The maximum number of features that are evaluated for splitting at each node.

vi) Min_weight_fraction_leaf

It’s the same as mini_samples_leaf but expressed as a fraction of the total number of weighted instances.

Increasing the min_* hyperparameters or reducing max_* hyperparameters regularizes the model.

The figure above shows a decision tree trained with the default hyperparameters (no restrictions), and on the right, it’s trained with min_samples_leaf=4. It’s evident that the model on the left is overfitting, while the model on the right generalizes better to unseen data.

Pruning in Tree-based Algorithms

How do we implement pruning in decision trees?

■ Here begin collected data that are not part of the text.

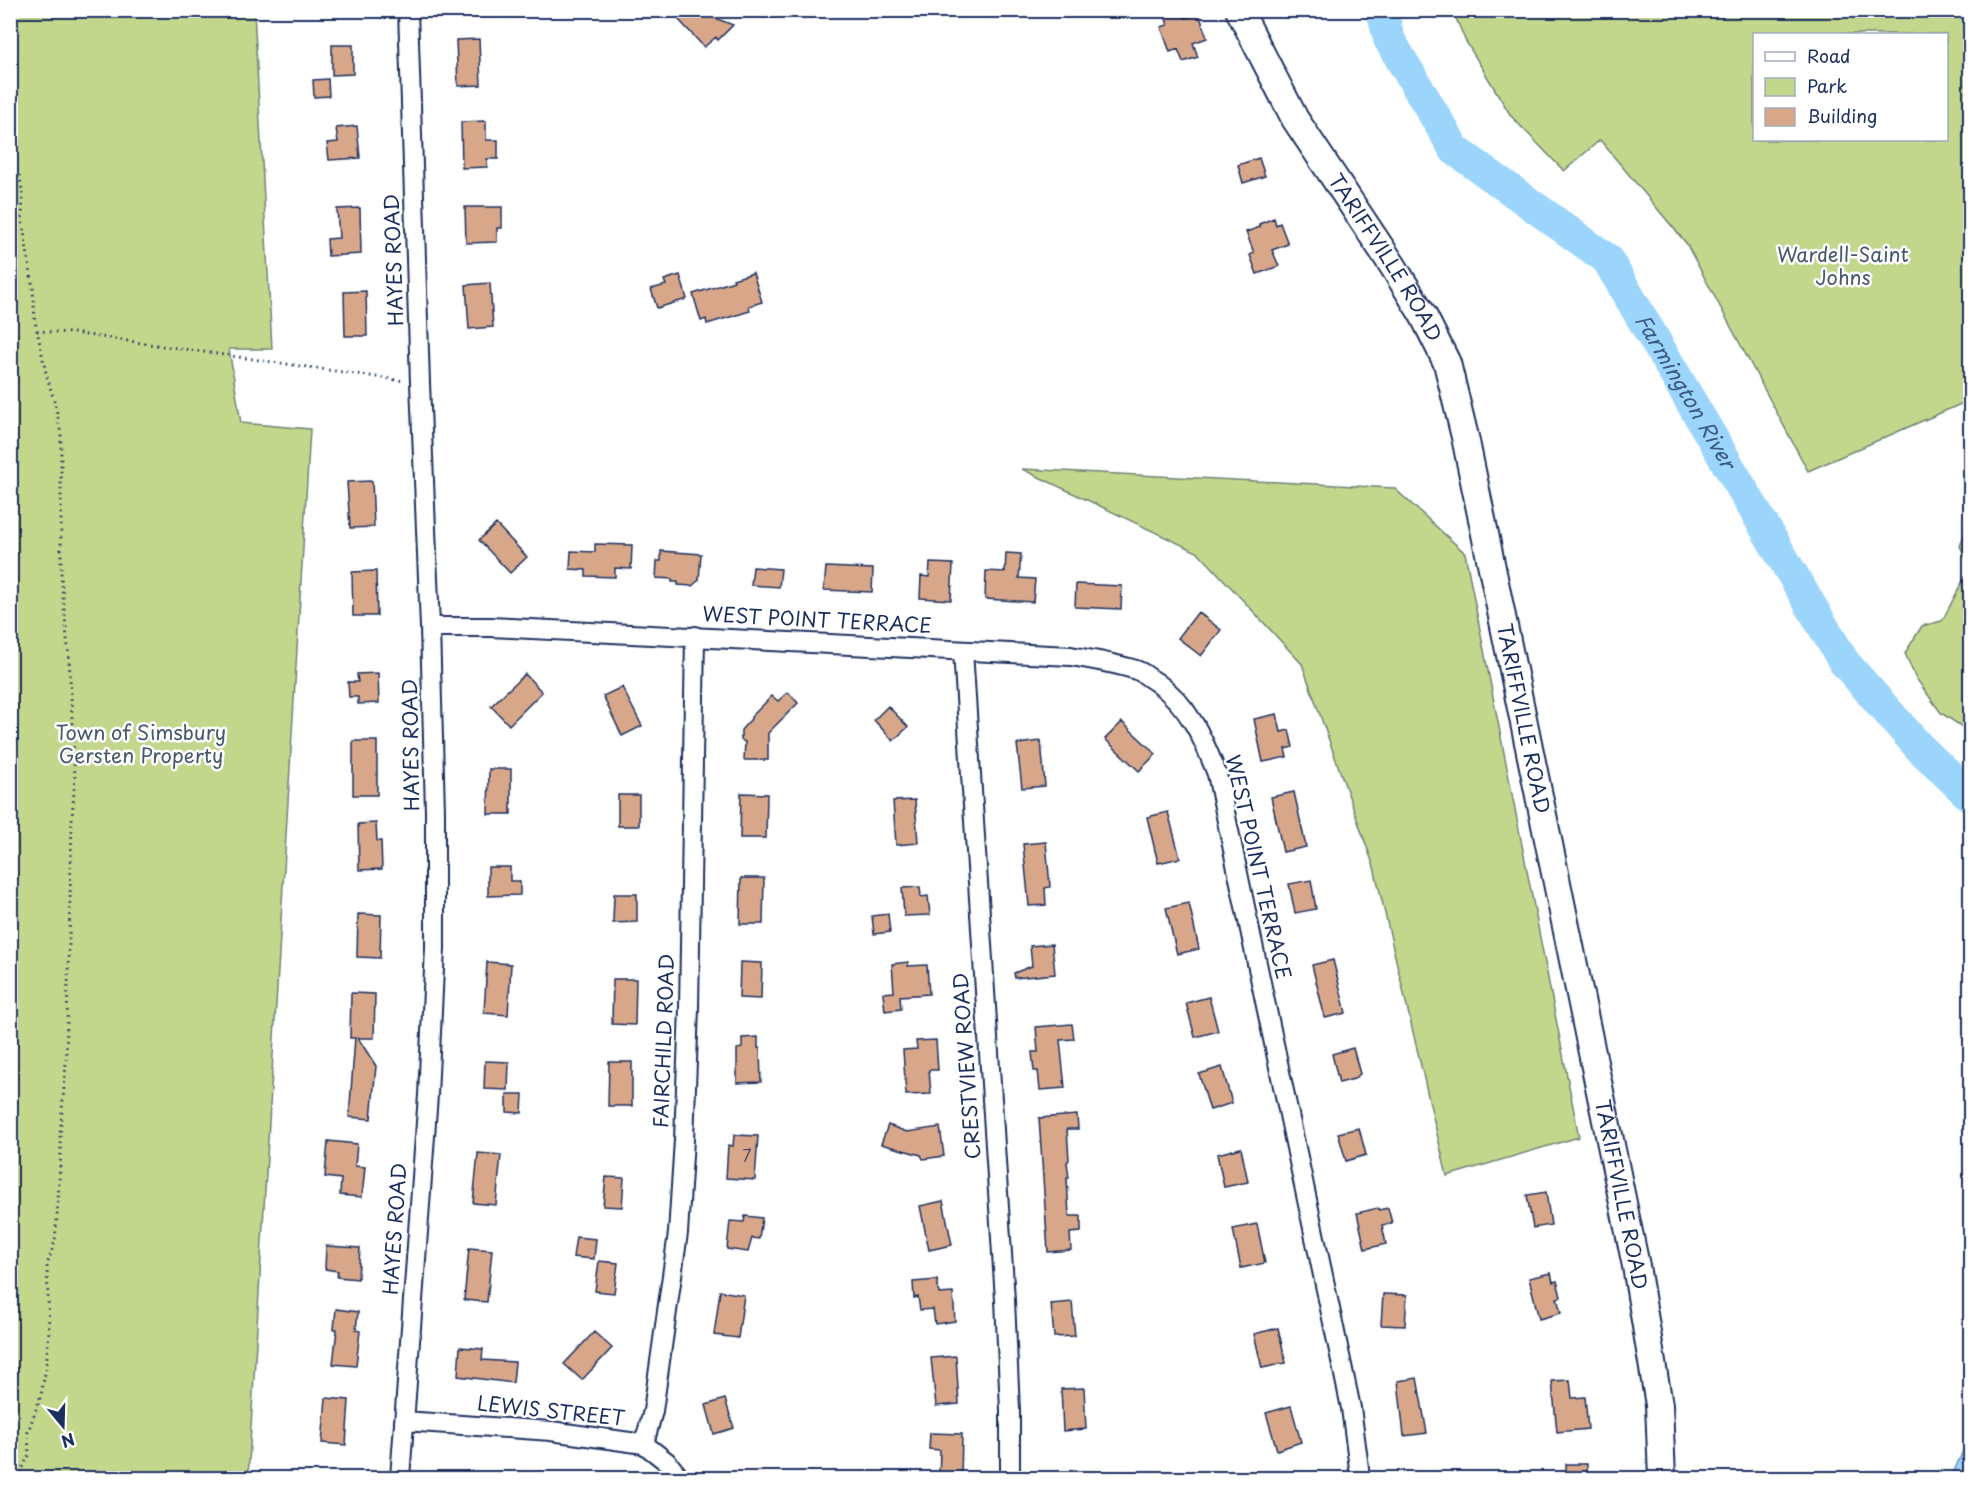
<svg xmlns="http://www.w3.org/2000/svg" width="1981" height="1489" font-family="'Playpen Sans',sans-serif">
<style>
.green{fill:#c3d78c;stroke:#6f8375;stroke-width:1.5;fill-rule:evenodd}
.water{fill:#9cd5fc;stroke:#6893bd;stroke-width:1.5}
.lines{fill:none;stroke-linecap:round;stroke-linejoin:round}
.river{stroke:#9cd5fc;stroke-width:32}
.building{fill:#d8a78a;stroke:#1b2f5e;stroke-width:1.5}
.street-casing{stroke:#1b2f5e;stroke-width:22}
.secondary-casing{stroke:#1b2f5e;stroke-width:30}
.path{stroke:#1b2f5e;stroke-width:3;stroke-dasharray:1.5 4.5;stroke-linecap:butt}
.street{stroke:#fff;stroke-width:18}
.secondary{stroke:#fff;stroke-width:26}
.labels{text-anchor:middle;stroke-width:5;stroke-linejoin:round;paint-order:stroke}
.number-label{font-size:16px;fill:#4a4d69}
.park-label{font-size:20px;fill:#45596a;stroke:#fff}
.street-label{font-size:20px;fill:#1b2f5e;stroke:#fff}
.water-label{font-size:21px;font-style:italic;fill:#3b5886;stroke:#fff}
</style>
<rect width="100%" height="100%" fill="#fff"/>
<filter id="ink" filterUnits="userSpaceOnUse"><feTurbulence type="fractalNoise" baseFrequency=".0167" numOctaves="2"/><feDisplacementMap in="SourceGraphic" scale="12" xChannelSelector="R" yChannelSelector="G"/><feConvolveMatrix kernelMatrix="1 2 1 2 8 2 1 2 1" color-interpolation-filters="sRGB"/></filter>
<g filter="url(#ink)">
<path class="green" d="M10,11H254L272,349H229L241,423L310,429L248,1478H11Z
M1453,11H1970V400L1808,471L1686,243L1600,140L1564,171L1511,116L1465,40ZM1946,34V140H1754V34Z
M1022,469L1394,488L1465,553L1579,1137L1447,1176L1374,867L1302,664L1199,553Z
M1970,519V732L1941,713L1915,677L1905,653L1922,626L1942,621L1970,567L1960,546Z"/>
<path class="water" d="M1970,1435V1478H1951Z"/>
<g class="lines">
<path class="river" id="s1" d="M1382,10L1389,39L1455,150L1607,259L1844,662L1919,747L1970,796"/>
</g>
<path class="building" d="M689,10H695L733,25L718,40L716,37L704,47L679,20Z
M1163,10H1183L1186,18L1199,13L1207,38L1193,43L1198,57L1183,62L1178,49L1170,52L1161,27L1168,25Z
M479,39L481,85L458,86L456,40Z
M332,45H353V74L332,75Z
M328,79L329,96L314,97L313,80Z
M486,121V140H498V159H487V167L462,168L461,122Z
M357,126L360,158L329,160L327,143L338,142L336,128Z
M1259,158L1265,176L1243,183L1238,165Z
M465,207H502V228H497V242L466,243Z
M360,208L361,254L328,256L327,239L339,238L337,209Z
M1274,218L1276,225L1280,223L1288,244L1272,250L1279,266L1257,274L1250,255L1254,253L1246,232L1260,227L1259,224Z
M753,273L762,302L749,306L750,311L707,324L706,319L701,321L693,294L734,281L733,279Z
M680,275L687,299L657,308L651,289L666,285L664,280Z
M490,283L493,327L469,329L466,285Z
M366,291L367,336H345L344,292Z
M372,481L374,527L350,528L347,482Z
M496,524L527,557L510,573L479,540Z
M595,544L632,545L631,569L615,568V577L586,576V570L570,569L571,551L595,552Z
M661,551L701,554L699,580L692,586L678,585V582H672V579L656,578L657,561H661Z
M1006,553L1021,554L1019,578L1035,579L1033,602L985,599L986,571L1005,572Z
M930,563L953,564L951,600L920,598L921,576L929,577Z
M753,567L781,569L779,587L751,585Z
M826,567L873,569L872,592L824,590Z
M376,571L377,616H353L352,572Z
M1076,584L1122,586L1121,609L1075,607Z
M1198,612L1221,630L1201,656L1178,638Z
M378,673L379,703L358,704V697H349L348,682H358L357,674Z
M525,674L542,692L509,725L491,706Z
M622,687L642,726L622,736L603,696Z
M788,692L798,703L768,733V760H744L745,742L741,740V730L751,719V717L772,696L778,701Z
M888,706L908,727L893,741L874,720Z
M1277,714L1281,732L1289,730L1293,747L1285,749L1287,757L1263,762L1254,719Z
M1122,722L1156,754L1139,771L1105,739Z
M353,741H377V795H353Z
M1041,741L1045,786L1022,788L1017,744Z
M489,769H511V814H488Z
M1294,792L1306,847L1283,852L1271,797Z
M741,793L767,794L766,838H740Z
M618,795H639V826H618Z
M915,800L918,843L896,845L893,801Z
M1168,812L1180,858L1158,863L1147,817Z
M376,823L377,841H381L382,869L359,870L358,824Z
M1046,842L1050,887L1045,888L1046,905L1029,906L1023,844Z
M488,867H510V881H520V895L488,896Z
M741,878H764L763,924H740Z
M1311,880L1316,909L1295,913L1289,884Z
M920,887L921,897L928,896L930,915L904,916L902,888Z
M614,894H637V922L613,923Z
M1189,903L1199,949L1177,954L1166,908Z
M358,914L381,915L380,958L357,957Z
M888,914L890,932L874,934L872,916Z
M1052,944L1055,974L1015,978L1014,973L1032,966L1030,946Z
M1333,960L1346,1013L1325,1018L1312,965Z
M487,962L511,964L508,1015L484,1013Z
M740,962L762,963L761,999L739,998Z
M908,962V966L927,965L929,994L900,996L901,1009L885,1011L883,993L894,992L892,964Z
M613,979H636L635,1025L612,1024Z
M351,993L375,994L374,1038H358L376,1066L371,1119L349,1117L355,1038H350Z
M1209,997L1218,1031L1195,1037L1186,1003Z
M1072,1024L1074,1039L1060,1040L1065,1088L1040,1090L1038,1071H1034L1032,1052H1038L1036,1027Z
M758,1037V1048H760L761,1082L737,1083V1049L742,1048V1038Z
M936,1040L938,1070H929L931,1094L906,1095L903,1050L917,1049L916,1041Z
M1353,1048L1360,1074L1354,1079L1339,1083L1332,1054Z
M485,1061L509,1062L508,1090L484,1089Z
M609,1062H632V1106H608Z
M1222,1067L1232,1103L1210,1110L1199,1074Z
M507,1094H523L522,1113L507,1112Z
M1077,1115L1078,1129H1067L1069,1160L1067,1162L1069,1178H1067L1069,1216H1081V1232L1070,1233L1071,1250L1048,1252L1039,1118Z
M888,1125L907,1132L940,1127L944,1156L923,1159L921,1155L881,1144Z
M1359,1128L1366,1155L1346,1161L1338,1133Z
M734,1135L758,1136L755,1180L726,1178L728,1145L733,1146Z
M328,1141L357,1144L355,1166L365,1167L362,1197L340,1195L341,1179L325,1177Z
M1241,1148L1248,1182L1224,1187L1217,1154Z
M478,1153L501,1155L496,1205L473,1203Z
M606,1177L624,1178L622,1207L603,1206Z
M1546,1192L1551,1225L1533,1228L1527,1195Z
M943,1201L952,1245L929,1250L920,1206Z
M1378,1208L1379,1210L1388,1208L1392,1223L1382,1225L1386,1244L1365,1249L1357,1213Z
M745,1216L762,1218L759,1239L752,1238L748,1252L727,1249L730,1221L744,1222Z
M1257,1224L1265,1263L1241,1268L1233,1229Z
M576,1237L596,1239L594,1259L573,1257Z
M326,1246L360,1248L358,1279L337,1277L338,1271L325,1269Z
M469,1248L492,1250L487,1302L464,1300Z
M599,1261L618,1263L614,1293L595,1291Z
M1551,1273L1553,1282L1557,1281L1561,1297L1557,1298L1561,1313L1539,1319L1529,1278Z
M937,1280L939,1294L953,1293L955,1321L935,1324L933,1309L920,1310L918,1297L914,1298L913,1282Z
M720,1291L744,1295L738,1338L714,1335Z
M1383,1294L1407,1295L1405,1326L1381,1325Z
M1072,1302L1075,1336L1054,1337L1051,1304Z
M336,1309L358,1312L356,1330L360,1331L356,1366L333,1364L337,1329H334Z
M1278,1328L1286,1363L1262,1368L1254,1334Z
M594,1332L612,1348L582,1380L564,1364Z
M460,1347L483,1349L482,1360L515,1362L513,1383L458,1376Z
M956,1356L959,1404L936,1406L931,1358Z
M1417,1378L1427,1433L1404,1436L1398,1381Z
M1570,1380L1572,1398L1585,1397L1588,1429L1557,1432L1552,1381Z
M1084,1388L1086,1429L1063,1431L1061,1389Z
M326,1398L349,1400L346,1445L322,1443Z
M725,1399L734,1428L714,1434L706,1405Z
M1291,1406L1301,1442L1277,1450L1266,1413Z
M930,1433L962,1434L961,1479H939L940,1450L929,1449Z
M1566,1464H1587V1479H1566Z"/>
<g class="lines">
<g class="street-casing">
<path id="street" d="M430,627H490L1071,656C1093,660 1115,663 1136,670C1143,672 1149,678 1156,682C1189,705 1203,738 1217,774L1351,1408L1359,1468V1478
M963,651L1005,1300L1010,1410V1478
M404,1421L551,1431L644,1444L667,1462L680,1478
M644,1444L653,1411L678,1233L684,1140L689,1008L695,636
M400,1478L428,1095L435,948V812L430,627L420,383L408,10"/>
</g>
<g class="secondary-casing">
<g id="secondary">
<path id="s2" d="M1239,10L1295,119L1393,266L1423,315L1447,363L1465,437L1636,1266L1659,1405L1662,1478"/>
</g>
</g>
<path class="path" d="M10,153L20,178L23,196L22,219L33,288L35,321L46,373L56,407L61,435V576L69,658L75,777L72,820L66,1064L60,1134L61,1151L57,1217L55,1241L47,1265L49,1331L46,1368L41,1395L28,1432L29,1455L21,1471V1478
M37,331L73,333L404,381"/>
<use href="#street" class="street"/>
<use href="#secondary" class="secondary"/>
</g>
</g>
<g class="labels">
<g class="number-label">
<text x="747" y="1162">7</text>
</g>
<g class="park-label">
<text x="1843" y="262">Wardell-Saint<tspan x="1843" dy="23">Johns</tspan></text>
<text x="141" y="740">Town of Simsbury<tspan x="141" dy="23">Gersten Property</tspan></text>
</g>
<g class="street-label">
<text dy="7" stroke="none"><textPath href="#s2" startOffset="288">TARIFFVILLE ROAD</textPath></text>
<text transform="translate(394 260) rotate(-92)" y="7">HAYES ROAD</text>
<text transform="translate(817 620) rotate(3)" y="7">WEST POINT TERRACE</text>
<text dy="7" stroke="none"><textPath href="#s2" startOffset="774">TARIFFVILLE ROAD</textPath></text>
<text transform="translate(411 745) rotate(-91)" y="7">HAYES ROAD</text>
<text transform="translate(1258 867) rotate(77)" y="7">WEST POINT TERRACE</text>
<text transform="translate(664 1041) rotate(-88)" y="7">FAIRCHILD ROAD</text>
<text transform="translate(967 1066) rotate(-94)" y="7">CRESTVIEW ROAD</text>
<text dy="7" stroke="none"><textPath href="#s2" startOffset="1260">TARIFFVILLE ROAD</textPath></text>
<text transform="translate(395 1229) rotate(-86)" y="7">HAYES ROAD</text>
<text transform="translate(551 1411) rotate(6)" y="7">LEWIS STREET</text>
</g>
<g class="water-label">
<text dy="7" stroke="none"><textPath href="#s1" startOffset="500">Farmington River</textPath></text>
</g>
</g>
<rect width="1981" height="1489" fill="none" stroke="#fff" stroke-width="36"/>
<rect x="18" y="18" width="1945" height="1453" fill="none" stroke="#1b2f5e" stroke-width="2" filter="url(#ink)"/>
<rect x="1753" y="33" width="195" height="108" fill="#ffffff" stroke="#a4acbf" stroke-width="1.5"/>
<rect x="1765" y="52" width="30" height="9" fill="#ffffff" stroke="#a4acbf" stroke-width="1.5"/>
<text x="1807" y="63" font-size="18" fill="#1b2f5e">Road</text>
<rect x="1765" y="78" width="30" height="18" fill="#c3d78c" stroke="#a4acbf" stroke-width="1.5"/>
<text x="1807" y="93" font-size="18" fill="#1b2f5e">Park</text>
<rect x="1765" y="108" width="30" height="18" fill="#d8a78a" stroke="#a4acbf" stroke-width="1.5"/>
<text x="1807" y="123" font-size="18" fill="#1b2f5e">Building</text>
<g transform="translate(63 1426) rotate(161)" stroke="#ffffff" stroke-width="4.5" paint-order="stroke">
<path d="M0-4.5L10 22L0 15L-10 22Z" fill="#1b2f5e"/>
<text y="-9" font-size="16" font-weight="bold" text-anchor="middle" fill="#1b2f5e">N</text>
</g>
</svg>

A decision tree without constraints such as max_depth uses a greedy approach and will recursively look for the best split, hence an exponential growth in the nodes. A node whose children are all leaf nodes is considered unnecessary if the purity improvement it provides isn’t statistically significant.

Standard statistical tests such as the X2 test are used to estimate the probability that the improvement is purely a result of chance (null hypothesis).

If the probability (p-value) is higher than a given threshold (5%), then the node is considered unnecessary, and its children are deleted. Pruning continues until all the unnecessary nodes have been removed.

Random Forest and Ensemble Learning

If we aggregate the predictions of a group of predictors (regressor or classifier), we’ll often get better predictions than with the individual predictor.

A group of predictive models that aim to achieve model accuracy and stability is called an ensemble, and the technique used to achieve accuracy is ensemble learning. An ensemble learning algorithm, such as random forest, is an ensemble method.

We can train a group of decision tree classifiers, each on a different random subset of the training set. To make the final prediction, we obtain the predictions of all the individual trees, then predict the class that gets the most votes.

Such an ensemble of decision trees is called a random forest and is one of the most powerful machines learning algorithms out there for simple classification or regression tasks. It’s able to undertake dimensional reduction methods, treat missing values, outlier values, and perform other exploratory data analysis steps.

Random forest algorithms introduce extra randomness when growing trees— instead of searching for the very best feature when splitting a node, it searches for the best feature among a random subset of features. This results in a greater tree diversity, yielding an overall better model.

Conclusion

Tree-based algorithms are really important for every data scientist to learn. In this article, we’ve covered a wide range of details about tree-based methods; their features and structure, attribute selection algorithms (entropy, Gini index), and random forests.